Introduction and Objectives
As a yardstick of performance we are using the `best' performance as measured by the LINPACK Benchmark. LINPACK was chosen because it is widely used and performance numbers are available for almost all relevant systems.
The LINPACK Benchmark was introduced by Jack Dongarra. A detailed description as well as a list of performance results on a wide variety of machines is available in postscript form from netlib. To retrieve a copy send electronic mail to firstname.lastname@example.org and by typing the message send performance from benchmark or from any machine on the internet type: rcp email@example.com:benchmark/performance performance.
The benchmark used in the LINPACK Benchmark is to solve a dense system of linear equations. For the TOP500, we used that version of the benchmark that allows the user to scale the size of the problem and to optimize the software in order to achieve the best performance for a given machine. This performance does not reflect the overall performance of a given system, as no single number ever can. It does, however, reflect the performance of a dedicated system for solving a dense system of linear equations. Since the problem is very regular, the performance achieved is quite high, and the performance numbers give a good correction of peak performance.

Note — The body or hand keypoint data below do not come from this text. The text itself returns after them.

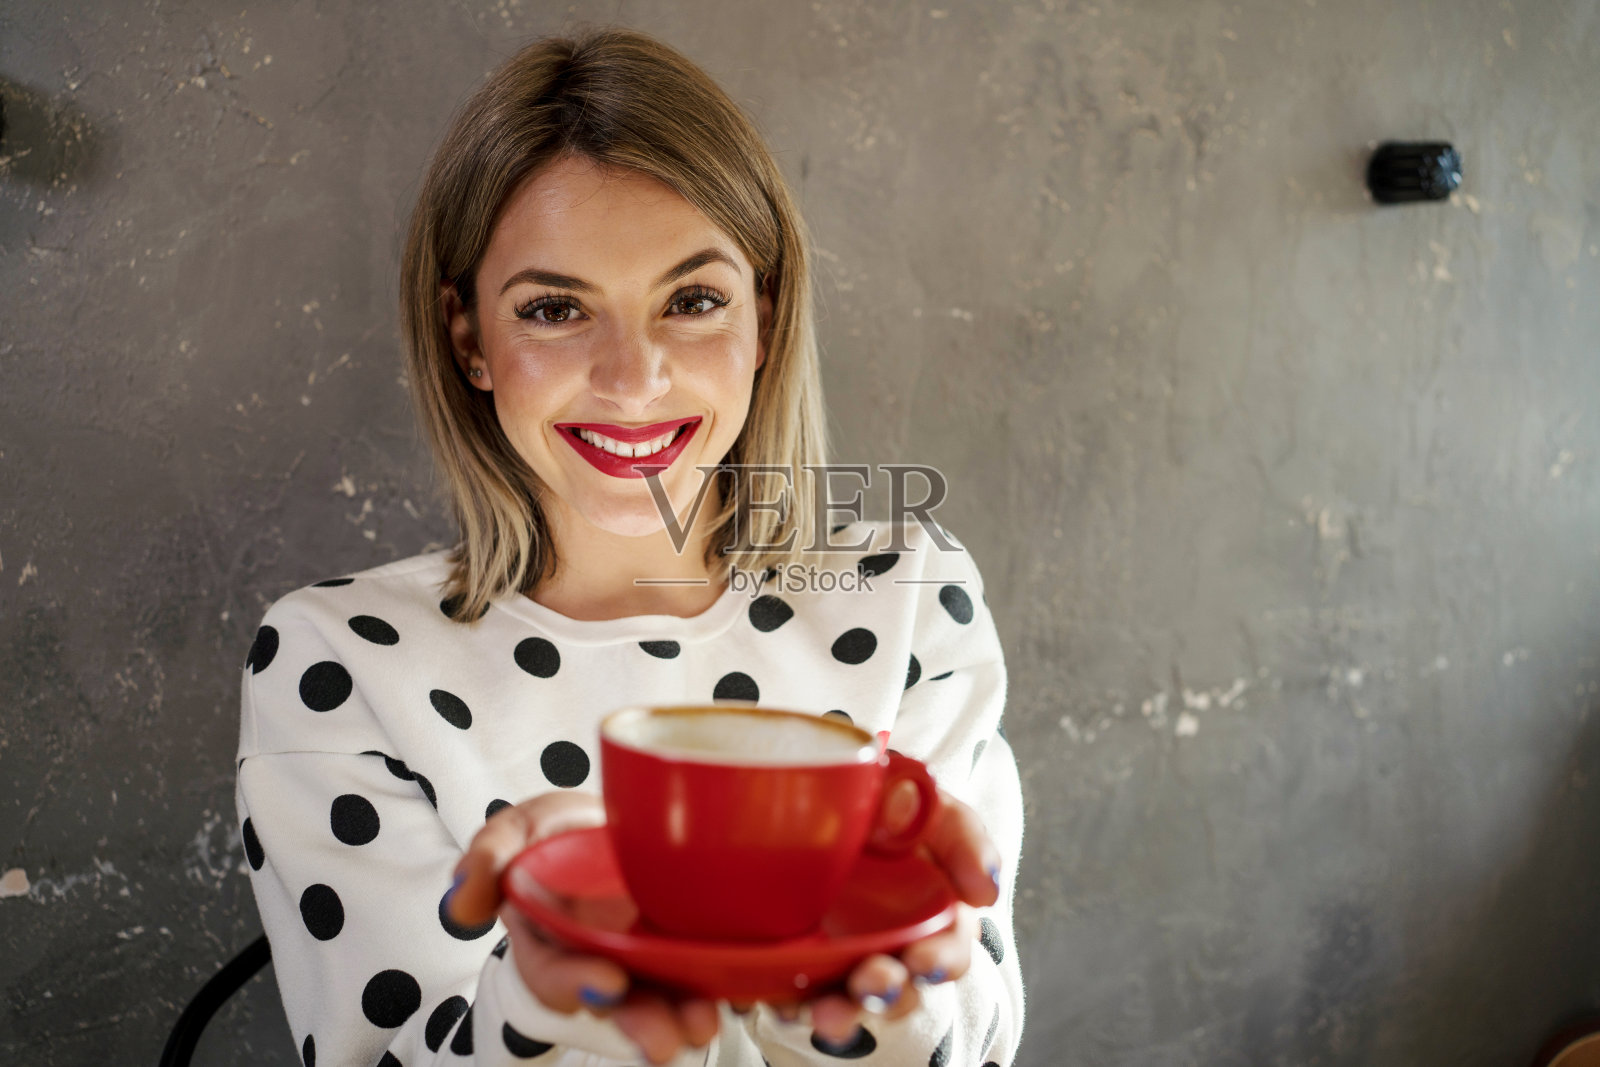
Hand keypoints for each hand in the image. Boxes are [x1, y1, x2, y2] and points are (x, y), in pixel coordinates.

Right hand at [447, 793, 720, 1064]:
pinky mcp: (687, 942)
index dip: (578, 984)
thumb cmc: (555, 836)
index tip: (607, 984)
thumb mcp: (513, 834)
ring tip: (705, 1022)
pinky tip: (748, 988)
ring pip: (664, 995)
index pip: (556, 975)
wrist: (607, 822)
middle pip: (617, 1002)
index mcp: (552, 943)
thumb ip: (487, 861)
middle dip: (640, 1022)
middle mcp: (601, 959)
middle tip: (665, 1039)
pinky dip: (727, 981)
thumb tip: (460, 903)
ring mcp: (647, 956)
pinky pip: (708, 969)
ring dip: (684, 1014)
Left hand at [803, 788, 1000, 1046]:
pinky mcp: (798, 958)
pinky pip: (796, 992)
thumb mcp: (928, 797)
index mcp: (932, 910)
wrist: (814, 787)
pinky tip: (786, 1003)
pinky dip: (792, 1003)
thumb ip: (959, 832)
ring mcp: (843, 953)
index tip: (924, 963)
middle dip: (891, 992)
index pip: (951, 947)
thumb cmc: (884, 797)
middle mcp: (891, 941)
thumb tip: (984, 888)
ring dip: (845, 1011)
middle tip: (874, 984)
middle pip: (903, 985)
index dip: (944, 960)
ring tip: (829, 1013)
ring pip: (852, 998)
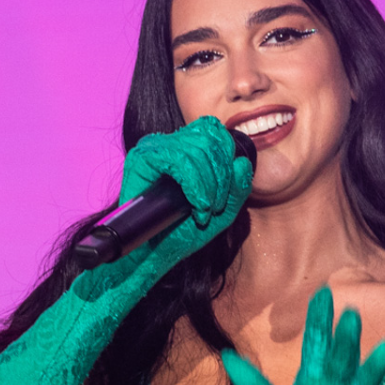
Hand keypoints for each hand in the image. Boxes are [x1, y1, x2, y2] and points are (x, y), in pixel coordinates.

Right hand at [75, 116, 252, 301]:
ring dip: (208, 186)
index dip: (226, 156)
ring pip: (196, 150)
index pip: (213, 130)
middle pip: (209, 138)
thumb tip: (243, 162)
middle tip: (214, 207)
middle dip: (220, 177)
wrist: (154, 253)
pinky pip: (179, 161)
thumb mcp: (223, 211)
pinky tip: (196, 207)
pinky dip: (195, 186)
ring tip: (204, 212)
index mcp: (185, 147)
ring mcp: (153, 148)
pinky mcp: (142, 158)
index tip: (225, 191)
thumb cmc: (183, 230)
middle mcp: (168, 143)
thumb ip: (238, 188)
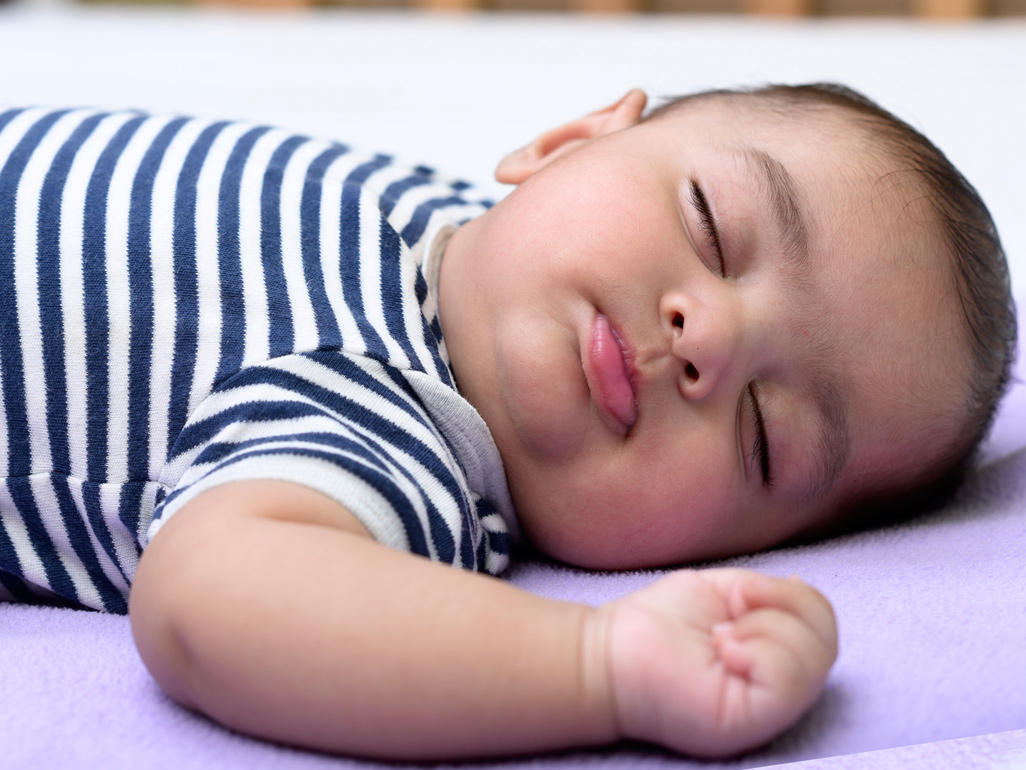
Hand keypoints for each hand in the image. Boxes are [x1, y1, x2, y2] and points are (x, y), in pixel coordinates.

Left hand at [591, 569, 837, 756]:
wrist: (608, 653)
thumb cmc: (656, 625)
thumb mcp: (722, 592)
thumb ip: (767, 594)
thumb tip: (803, 586)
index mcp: (774, 659)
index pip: (823, 630)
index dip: (797, 599)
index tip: (745, 591)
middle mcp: (777, 690)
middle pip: (826, 643)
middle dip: (783, 606)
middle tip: (731, 609)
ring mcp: (767, 712)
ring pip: (812, 660)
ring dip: (765, 627)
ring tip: (719, 635)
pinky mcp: (750, 722)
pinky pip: (789, 681)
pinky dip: (758, 650)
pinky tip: (722, 648)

By measuring the actual performance for different problem sizes n, a user can get not only the maximal achieved performance Rmax for the problem size Nmax but also the problem size N1/2 where half of the performance Rmax is achieved. These numbers together with the theoretical peak performance Rpeak are the numbers given in the TOP500. In an attempt to obtain uniformity across all computers in performance reporting, the algorithm used in solving the system of equations in the benchmark procedure must confirm to the standard operation count for LU factorization with partial pivoting. In particular, the operation count for the algorithm must be 2/3 n^3 + O(n^2) floating point operations. This excludes the use of a fast matrix multiply algorithm like ``Strassian's Method''. This is done to provide a comparable set of performance numbers across all computers. If in the future a more realistic metric finds widespread usage, so that numbers for all systems in question are available, we may convert to that performance measure.